### Exercise directions
Reproduce verbatim the portion of the 2008 US election post below, starting with "Read it all." and going on through "and effect confused.".

### Quoted passage

BBC News–Live text: US election 2008

Some valuable stuff here, such as this:

Brendan Payne in Edmonds, US, says: I voted for McCain and disagree with much of Obama’s policies, but this is an historic day for the United States. Ideology aside, we must come together as Americans to celebrate this great hammer blow against the walls of racism in America.

Read it all.

Posted in * Economics, Politics, US Presidential Election 2008

9 comments on “BBC News–Live text: US election 2008

  1. Jeffersonian says:

    I think Mr. Payne has his cause and effect confused.

  2. sandiegoanglicans.com says:

    Make it stop.

    I’m incredulous and pretty tired of the whole “walls of racism” thing & Obama. Every law-abiding adult in this country has had the right to vote for how many decades now? And they’re just now making their way to the polls? I’m not impressed.

    Try being a conservative voter in California. Talk about effective disenfranchisement!

    Watching last night’s coverage, it’s more obvious to me now than before that Obama’s race–or what could be called his “interestingness”–figured into the election of this president more than ever before. Why can’t he just be a president, and not a (technically half-) black president?

    Now we’ll see what he’s got to offer beyond charm & exotic appeal.

  3. Connecticutian says:

    It is interesting and ironic that all of the focus on Obama’s race and on the celebratory “we have overcome” rhetoric is actually a repudiation of Dr. King’s dream. Obama appears to have been judged not by the content of his character, but by the color of his skin:

    http://www.cnn.com/ELECTION/2008/results/polls/#USP00p1

    I think (no stats) that Caucasian-Americans by and large have accepted Obama for who he is, not what he looks like; and we have voted either for or against him on the basis of his promises and policies. But it appears that non-whites, and blacks in particular, have come out uncritically for Obama. Is it possible that blacks are a monolithic voting bloc on all of the issues (95%???), or could it be that a large number of them voted for him because he’s black? I don’t know, but the wild imbalance gives me pause.

  4. Sherri2 says:

    Connecticutian (#3):
    Is it possible that blacks are a monolithic voting bloc on all of the issues (95%???), or could it be that a large number of them voted for him because he’s black?

### Supplied entries
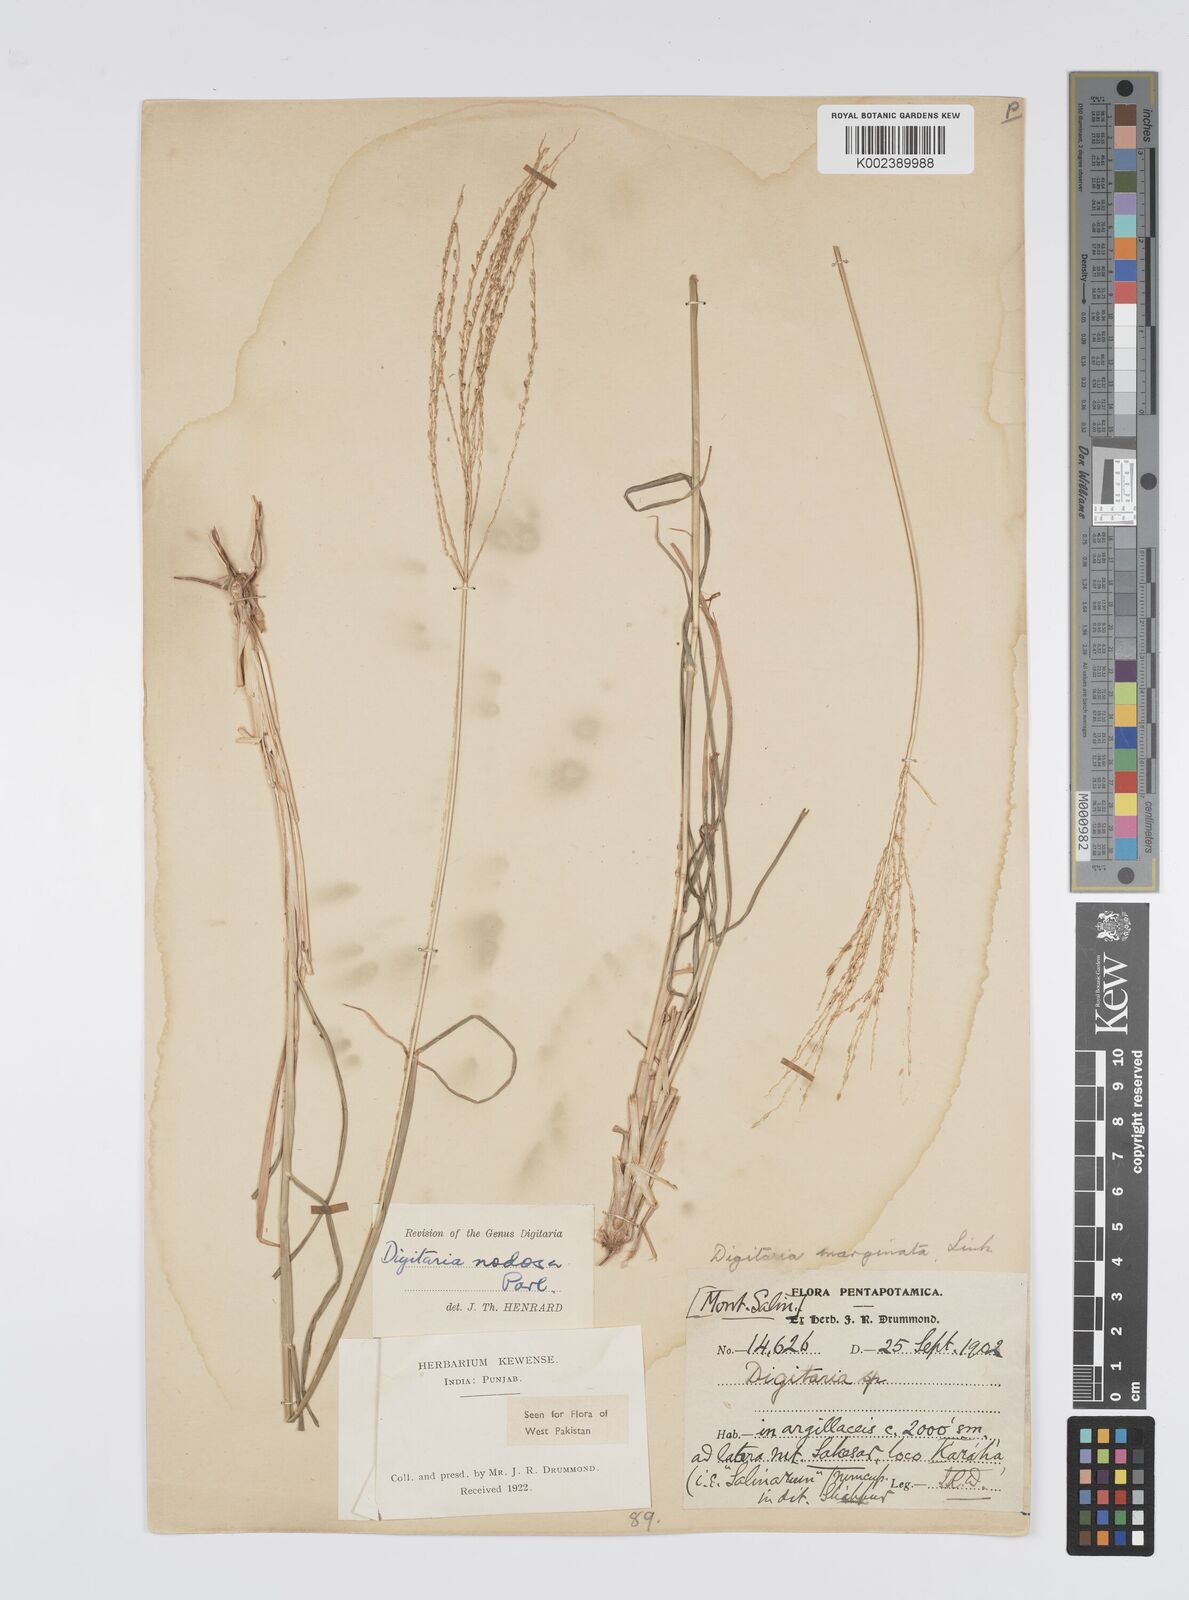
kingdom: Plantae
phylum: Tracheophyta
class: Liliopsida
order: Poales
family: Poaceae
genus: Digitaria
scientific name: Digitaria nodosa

* * *

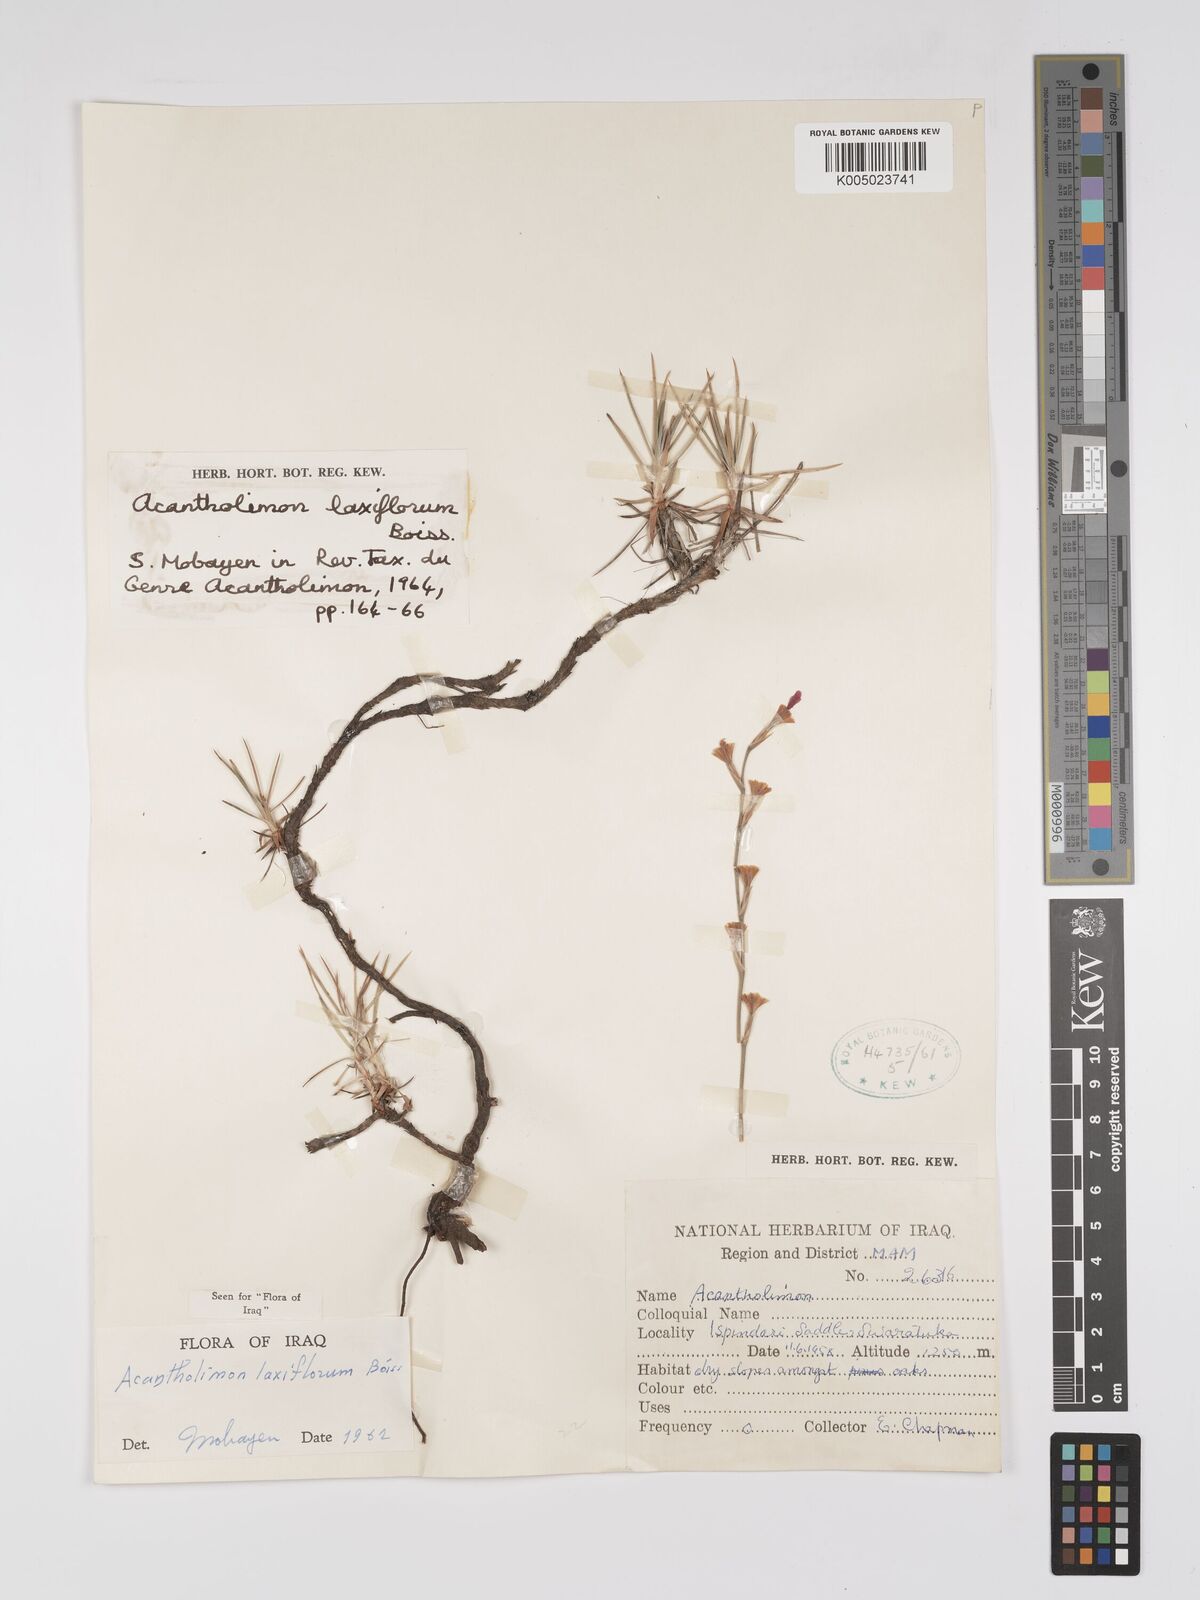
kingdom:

### Expected answer
Read it all.

Posted in * Economics, Politics, US Presidential Election 2008

9 comments on “BBC News–Live text: US election 2008

  1. Jeffersonian says:

    I think Mr. Payne has his cause and effect confused.